In such cases, it's generally recommended to utilize distributed computing capabilities of PySpark to process large datasets efficiently. Instead of converting the DataFrame to a Pandas DataFrame, you can explore options within PySpark itself to transform the data and load it into Salesforce.

For example, you can use the foreachPartition() function in PySpark to iterate over partitions of the DataFrame and send each partition to Salesforce for insertion. This allows for parallel processing and efficient memory utilization, as the data is processed in smaller chunks.

Here's an example that demonstrates this approach:

from simple_salesforce import Salesforce

# Create a connection to Salesforce
sf = Salesforce(username='your_username', password='your_password', security_token='your_security_token')

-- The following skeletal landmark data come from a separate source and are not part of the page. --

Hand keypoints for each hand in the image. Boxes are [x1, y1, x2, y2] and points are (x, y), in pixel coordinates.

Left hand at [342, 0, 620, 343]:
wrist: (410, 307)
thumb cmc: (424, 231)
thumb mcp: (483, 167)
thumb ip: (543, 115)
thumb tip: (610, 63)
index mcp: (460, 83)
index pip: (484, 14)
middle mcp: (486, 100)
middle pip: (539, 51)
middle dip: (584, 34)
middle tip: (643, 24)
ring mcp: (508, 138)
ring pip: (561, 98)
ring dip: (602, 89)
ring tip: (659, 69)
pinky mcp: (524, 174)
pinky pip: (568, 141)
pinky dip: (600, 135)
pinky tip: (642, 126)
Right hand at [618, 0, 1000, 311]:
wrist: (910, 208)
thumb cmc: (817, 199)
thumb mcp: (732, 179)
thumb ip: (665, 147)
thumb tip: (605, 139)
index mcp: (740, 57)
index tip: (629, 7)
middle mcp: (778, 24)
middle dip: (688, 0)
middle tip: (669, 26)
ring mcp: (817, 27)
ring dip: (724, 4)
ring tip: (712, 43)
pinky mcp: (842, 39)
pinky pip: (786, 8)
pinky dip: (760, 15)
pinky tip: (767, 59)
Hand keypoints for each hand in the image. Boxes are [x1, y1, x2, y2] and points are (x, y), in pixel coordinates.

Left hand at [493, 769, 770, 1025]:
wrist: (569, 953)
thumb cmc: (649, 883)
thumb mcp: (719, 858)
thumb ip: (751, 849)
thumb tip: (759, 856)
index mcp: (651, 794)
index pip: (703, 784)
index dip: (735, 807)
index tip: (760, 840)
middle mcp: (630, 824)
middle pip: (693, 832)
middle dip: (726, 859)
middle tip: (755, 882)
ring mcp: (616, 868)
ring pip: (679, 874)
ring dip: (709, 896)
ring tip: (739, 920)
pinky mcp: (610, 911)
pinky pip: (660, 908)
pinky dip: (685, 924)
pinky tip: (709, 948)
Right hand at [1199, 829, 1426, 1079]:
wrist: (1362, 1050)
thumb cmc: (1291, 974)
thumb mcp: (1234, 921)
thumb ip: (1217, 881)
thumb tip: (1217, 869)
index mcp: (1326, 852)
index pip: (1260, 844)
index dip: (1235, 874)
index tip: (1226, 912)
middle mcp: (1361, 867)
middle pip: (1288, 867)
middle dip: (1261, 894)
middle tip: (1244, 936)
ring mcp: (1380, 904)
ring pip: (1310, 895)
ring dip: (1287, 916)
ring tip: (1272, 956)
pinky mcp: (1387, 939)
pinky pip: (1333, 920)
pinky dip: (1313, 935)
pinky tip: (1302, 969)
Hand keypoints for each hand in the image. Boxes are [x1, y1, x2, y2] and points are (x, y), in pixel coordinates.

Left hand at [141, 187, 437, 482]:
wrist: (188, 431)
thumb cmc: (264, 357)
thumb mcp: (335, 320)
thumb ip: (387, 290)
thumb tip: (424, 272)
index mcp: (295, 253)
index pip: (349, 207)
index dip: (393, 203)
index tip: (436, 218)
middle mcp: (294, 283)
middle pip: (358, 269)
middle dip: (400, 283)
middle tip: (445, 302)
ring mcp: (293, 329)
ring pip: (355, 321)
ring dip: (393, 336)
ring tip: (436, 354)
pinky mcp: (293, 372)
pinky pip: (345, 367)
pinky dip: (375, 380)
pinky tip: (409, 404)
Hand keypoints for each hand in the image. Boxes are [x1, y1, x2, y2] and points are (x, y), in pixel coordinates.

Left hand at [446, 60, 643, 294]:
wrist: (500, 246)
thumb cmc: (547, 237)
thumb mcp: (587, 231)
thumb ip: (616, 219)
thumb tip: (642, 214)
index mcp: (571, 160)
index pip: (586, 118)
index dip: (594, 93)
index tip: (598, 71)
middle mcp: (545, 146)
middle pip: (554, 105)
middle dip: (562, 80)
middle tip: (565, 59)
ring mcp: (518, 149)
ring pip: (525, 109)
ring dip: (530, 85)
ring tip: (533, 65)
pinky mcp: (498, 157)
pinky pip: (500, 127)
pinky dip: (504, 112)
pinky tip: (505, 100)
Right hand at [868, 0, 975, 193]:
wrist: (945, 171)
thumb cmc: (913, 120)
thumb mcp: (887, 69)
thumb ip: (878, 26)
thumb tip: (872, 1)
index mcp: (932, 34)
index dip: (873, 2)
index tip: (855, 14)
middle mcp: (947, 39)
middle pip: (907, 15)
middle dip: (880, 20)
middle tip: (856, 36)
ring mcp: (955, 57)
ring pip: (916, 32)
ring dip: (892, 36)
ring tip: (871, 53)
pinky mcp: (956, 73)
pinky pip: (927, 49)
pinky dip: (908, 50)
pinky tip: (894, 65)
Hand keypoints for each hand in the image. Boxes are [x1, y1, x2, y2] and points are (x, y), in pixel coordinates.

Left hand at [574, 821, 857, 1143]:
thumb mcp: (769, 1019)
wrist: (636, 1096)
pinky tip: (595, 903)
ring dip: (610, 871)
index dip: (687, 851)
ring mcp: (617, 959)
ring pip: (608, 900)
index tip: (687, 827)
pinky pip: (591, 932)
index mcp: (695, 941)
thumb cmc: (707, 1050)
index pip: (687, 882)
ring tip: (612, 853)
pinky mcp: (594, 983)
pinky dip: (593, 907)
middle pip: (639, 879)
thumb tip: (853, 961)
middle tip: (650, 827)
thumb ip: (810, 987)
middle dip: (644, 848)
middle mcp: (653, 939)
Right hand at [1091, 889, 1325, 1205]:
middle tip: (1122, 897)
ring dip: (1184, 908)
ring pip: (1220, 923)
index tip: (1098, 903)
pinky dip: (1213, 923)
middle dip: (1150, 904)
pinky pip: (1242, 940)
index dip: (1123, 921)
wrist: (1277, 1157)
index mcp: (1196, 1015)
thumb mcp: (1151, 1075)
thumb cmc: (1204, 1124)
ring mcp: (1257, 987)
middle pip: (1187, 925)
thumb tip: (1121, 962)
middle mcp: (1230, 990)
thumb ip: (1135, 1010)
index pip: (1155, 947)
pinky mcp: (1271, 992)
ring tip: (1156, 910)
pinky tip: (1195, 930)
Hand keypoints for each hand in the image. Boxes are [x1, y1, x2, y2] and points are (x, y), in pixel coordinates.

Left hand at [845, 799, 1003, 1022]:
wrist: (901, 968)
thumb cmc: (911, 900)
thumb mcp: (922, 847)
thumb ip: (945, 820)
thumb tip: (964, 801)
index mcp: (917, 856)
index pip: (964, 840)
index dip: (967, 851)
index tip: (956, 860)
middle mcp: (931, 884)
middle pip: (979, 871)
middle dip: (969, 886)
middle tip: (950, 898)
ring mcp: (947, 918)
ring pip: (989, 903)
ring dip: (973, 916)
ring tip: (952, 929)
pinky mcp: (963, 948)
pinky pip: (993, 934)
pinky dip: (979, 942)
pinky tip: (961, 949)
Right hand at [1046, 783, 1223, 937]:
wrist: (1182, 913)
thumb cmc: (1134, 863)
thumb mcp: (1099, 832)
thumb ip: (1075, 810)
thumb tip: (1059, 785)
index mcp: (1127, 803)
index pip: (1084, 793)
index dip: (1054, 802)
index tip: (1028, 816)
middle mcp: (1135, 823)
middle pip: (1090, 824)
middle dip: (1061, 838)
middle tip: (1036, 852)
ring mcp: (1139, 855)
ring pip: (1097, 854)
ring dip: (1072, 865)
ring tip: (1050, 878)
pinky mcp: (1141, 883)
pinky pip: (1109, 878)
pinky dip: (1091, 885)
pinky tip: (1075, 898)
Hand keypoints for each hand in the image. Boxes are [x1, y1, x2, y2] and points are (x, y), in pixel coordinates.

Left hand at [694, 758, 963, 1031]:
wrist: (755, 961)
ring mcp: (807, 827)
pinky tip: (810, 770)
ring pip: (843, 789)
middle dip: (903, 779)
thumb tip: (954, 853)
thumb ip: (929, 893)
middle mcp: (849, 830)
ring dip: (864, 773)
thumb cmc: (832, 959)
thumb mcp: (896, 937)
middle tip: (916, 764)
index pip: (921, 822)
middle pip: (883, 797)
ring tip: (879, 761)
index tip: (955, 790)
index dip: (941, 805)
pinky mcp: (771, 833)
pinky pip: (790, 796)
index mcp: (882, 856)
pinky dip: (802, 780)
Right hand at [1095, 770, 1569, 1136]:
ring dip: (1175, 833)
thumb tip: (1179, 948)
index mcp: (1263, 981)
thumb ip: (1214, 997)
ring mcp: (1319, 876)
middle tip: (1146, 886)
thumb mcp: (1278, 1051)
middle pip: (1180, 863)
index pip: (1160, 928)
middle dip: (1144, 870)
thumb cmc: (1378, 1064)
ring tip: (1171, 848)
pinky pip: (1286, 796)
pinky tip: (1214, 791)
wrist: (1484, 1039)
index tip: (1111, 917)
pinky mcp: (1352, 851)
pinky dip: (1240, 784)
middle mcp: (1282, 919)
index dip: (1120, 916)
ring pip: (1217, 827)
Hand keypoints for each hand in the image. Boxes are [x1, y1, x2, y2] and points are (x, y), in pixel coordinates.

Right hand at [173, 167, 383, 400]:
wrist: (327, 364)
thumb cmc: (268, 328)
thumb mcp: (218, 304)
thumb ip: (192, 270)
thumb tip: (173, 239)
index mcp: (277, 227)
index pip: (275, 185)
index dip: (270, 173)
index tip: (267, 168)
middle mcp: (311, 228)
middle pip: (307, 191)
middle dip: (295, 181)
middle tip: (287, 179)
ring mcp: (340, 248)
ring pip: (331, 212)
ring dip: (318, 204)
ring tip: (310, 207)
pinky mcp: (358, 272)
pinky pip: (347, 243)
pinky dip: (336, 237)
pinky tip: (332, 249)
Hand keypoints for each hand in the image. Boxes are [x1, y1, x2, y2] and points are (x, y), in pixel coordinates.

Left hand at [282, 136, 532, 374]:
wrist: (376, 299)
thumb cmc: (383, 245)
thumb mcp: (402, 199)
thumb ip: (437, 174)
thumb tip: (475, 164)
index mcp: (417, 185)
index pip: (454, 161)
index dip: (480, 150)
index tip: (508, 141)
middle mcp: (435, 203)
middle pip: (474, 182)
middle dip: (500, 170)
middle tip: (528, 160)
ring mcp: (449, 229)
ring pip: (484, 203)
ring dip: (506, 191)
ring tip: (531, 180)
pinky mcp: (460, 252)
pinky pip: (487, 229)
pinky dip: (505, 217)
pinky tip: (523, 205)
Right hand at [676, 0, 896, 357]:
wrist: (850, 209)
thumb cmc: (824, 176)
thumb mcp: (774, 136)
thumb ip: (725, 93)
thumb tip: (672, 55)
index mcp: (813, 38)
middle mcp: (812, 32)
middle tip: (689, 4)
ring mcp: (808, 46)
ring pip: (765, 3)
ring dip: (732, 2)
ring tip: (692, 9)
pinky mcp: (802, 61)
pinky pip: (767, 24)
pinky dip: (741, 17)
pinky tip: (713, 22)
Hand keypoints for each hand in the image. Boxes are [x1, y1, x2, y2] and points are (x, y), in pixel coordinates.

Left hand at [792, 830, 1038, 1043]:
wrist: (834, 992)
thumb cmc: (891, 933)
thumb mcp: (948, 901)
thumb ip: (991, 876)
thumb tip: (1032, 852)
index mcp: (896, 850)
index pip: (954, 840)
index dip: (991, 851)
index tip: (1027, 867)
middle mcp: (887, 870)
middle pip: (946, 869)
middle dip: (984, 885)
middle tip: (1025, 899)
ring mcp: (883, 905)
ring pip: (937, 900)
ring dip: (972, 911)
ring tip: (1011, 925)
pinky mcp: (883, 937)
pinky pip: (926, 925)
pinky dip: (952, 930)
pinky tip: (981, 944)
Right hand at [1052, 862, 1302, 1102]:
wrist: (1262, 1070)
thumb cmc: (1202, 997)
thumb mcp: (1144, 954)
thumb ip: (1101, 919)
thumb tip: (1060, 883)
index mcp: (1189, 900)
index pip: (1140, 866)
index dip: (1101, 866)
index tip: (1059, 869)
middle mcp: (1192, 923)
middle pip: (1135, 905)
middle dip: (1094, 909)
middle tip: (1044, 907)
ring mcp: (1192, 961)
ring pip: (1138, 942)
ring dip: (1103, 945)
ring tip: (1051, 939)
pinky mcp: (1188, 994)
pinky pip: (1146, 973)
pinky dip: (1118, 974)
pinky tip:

# Define a function to insert data into Salesforce
def insert_to_salesforce(records):
    # Initialize the Salesforce bulk API
    bulk = sf.bulk.Contact

    # Convert each record to a dictionary and insert it into Salesforce
    for record in records:
        bulk.insert(record)

# Iterate over partitions and insert data into Salesforce
df.foreachPartition(insert_to_salesforce)

By using foreachPartition(), you can process the data in parallel across multiple partitions, which can help improve performance when dealing with large volumes of data.

Keep in mind that depending on your specific requirements and the capabilities of your Spark cluster, you may need to further optimize the code or consider other strategies like batch processing or distributed data loading tools provided by Salesforce to handle extremely large datasets efficiently.